La ville va rendre hommage à Max Barel, un résistant communiste niçois, en érigeant une statue sur son nom, près du port. Éric Ciotti (UDR) a soutenu la demande formulée par la section départementale du Parti communiste français (PCF) des Alpes-Maritimes.
Cette initiative marque une étape dans la politique d'inclusion du nouveau maire, après qu'il ait exprimé son intention de renommer le parvis Nicolas Sarkozy, proposé par son prédécesseur Christian Estrosi (Horizons).
Un résistant mort sous la torture
Le futur hôtel des polices, prévu d'être inauguré en octobre, portera finalement un nom en hommage aux 86 victimes de l'attentat du 14 juillet 2016, remplaçant le nom de l'ancien président, d'où Éric Ciotti est issu.
Concernant la statue de Max Barel, le maire a exprimé son soutien dans un communiqué, indiquant qu'une délibération serait soumise prochainement au conseil municipal. Max Barel, né en 1913 à Menton et fondateur d'une cellule communiste à l'école Polytechnique, a été décoré de la croix de guerre en 1940 avant de s'engager dans la résistance en 1941. Il a été capturé et tué sous la torture à Lyon en 1944.
Son père, Virgile Barel (1889-1979), fut une figure influente de la politique niçoise, député à plusieurs reprises entre 1936 et 1978.
Une "figure majeure de l'histoire niçoise"
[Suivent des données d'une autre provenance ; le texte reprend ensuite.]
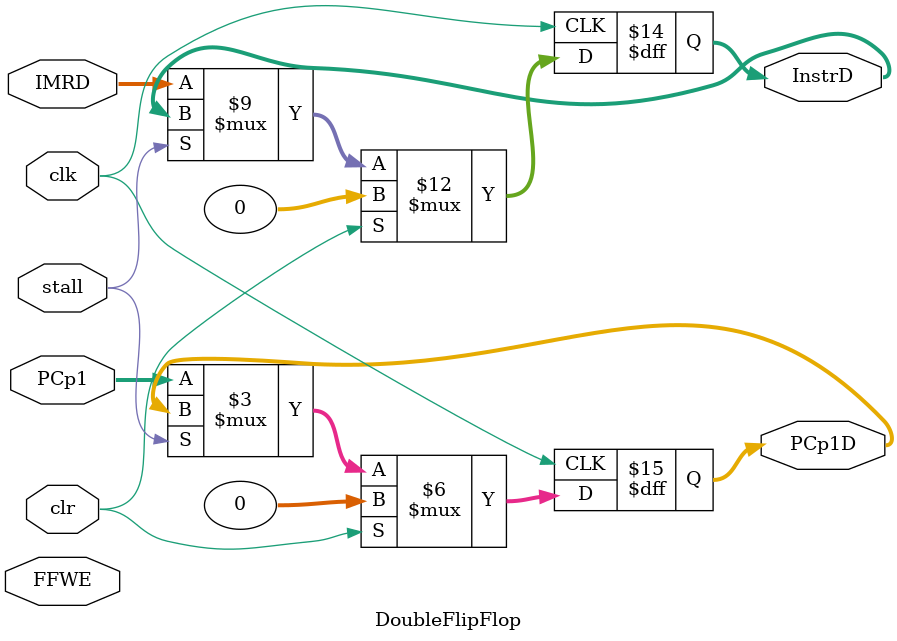
<source format=v>
`timescale 1ns / 1ps


module DoubleFlipFlop( input clk,FFWE,clr,stall, input [31:0] IMRD,PCp1,output reg[31:0] InstrD,PCp1D

    );
    always @ (posedge clk)
    begin
    if(clr) begin
    InstrD <= 0;
    PCp1D<= 0;
    end
    
    else if (stall)
    begin
    
    end
    
    else 
    begin
    InstrD<= IMRD;
    PCp1D<=PCp1;
    end
    end
endmodule

</source>
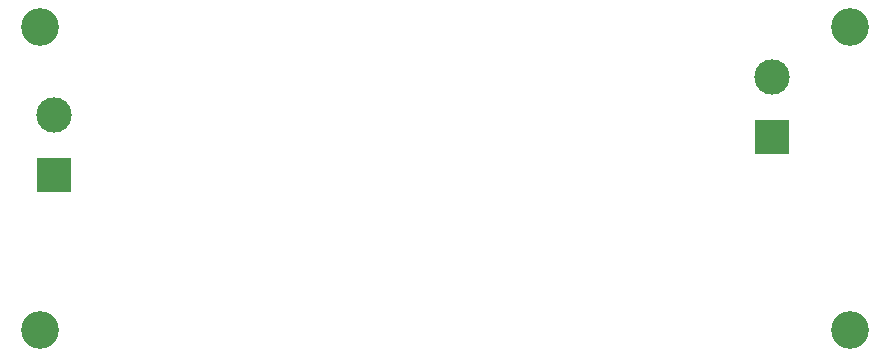
<source format=gbr>
%TF.GenerationSoftware,KiCad,Pcbnew,(5.1.8)-1*%
%TF.CreationDate,2022-04-01T10:58:03+02:00*%
%TF.ProjectId,HVPowerSupply,4856506f-7765-4725-9375-70706c792e6b,0*%
%TF.SameCoordinates,Original*%
%TF.FileFunction,Soldermask,Bot*%
%TF.FilePolarity,Negative*%
%FSLAX46Y46*%
G04 Gerber Fmt 4.6, Leading zero omitted, Abs format (unit mm)*
G04 Created by KiCad (PCBNEW (5.1.8)-1) date 2022-04-01 10:58:03*
%MOMM*%
%LPD*%
G01*
G04 APERTURE LIST*
%ADD10C,3.200000*%
%ADD11C,3.000000*%
%ADD12R,3.000000X3.000000*%
G04 APERTURE END LIST*
D10*
%TO.C,H4*%
X180530500Y-121412000D03*
%TD*%
%TO.C,H3*%
X111950500Y-121412000D03*
%TD*%
%TO.C,H2*%
X180530500Y-95821500D03*
%TD*%
%TO.C,H1*%
X111950500Y-95821500D03*
%TD*%
D11*
%TO.C,J2*%
X113157000Y-103251000D03*
D12*
X113157000Y-108331000D03*
%TD*%
D11*
%TO.C,J1*%
X173926500Y-100012500D03*
D12*
X173926500Y-105092500D03*
%TD*%
M02*

</source>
Dans son communiqué, Éric Ciotti a souligné que "le courage, le sens du devoir et le sacrifice de Max Barel font de lui une figure majeure de l'histoire niçoise". Son choix d'honorer Barel a été salué par le PCF des Alpes-Maritimes, affirmant qu'il s'agit d'un hommage à la mémoire de tous ceux qui ont combattu le nazisme.
Les hommages à des figures communistes sont rares sur la Côte d'Azur. L'été dernier, le maire LR de Saint-Raphaël avait suscité la controverse en érigeant une stèle aux victimes du "totalitarisme communiste".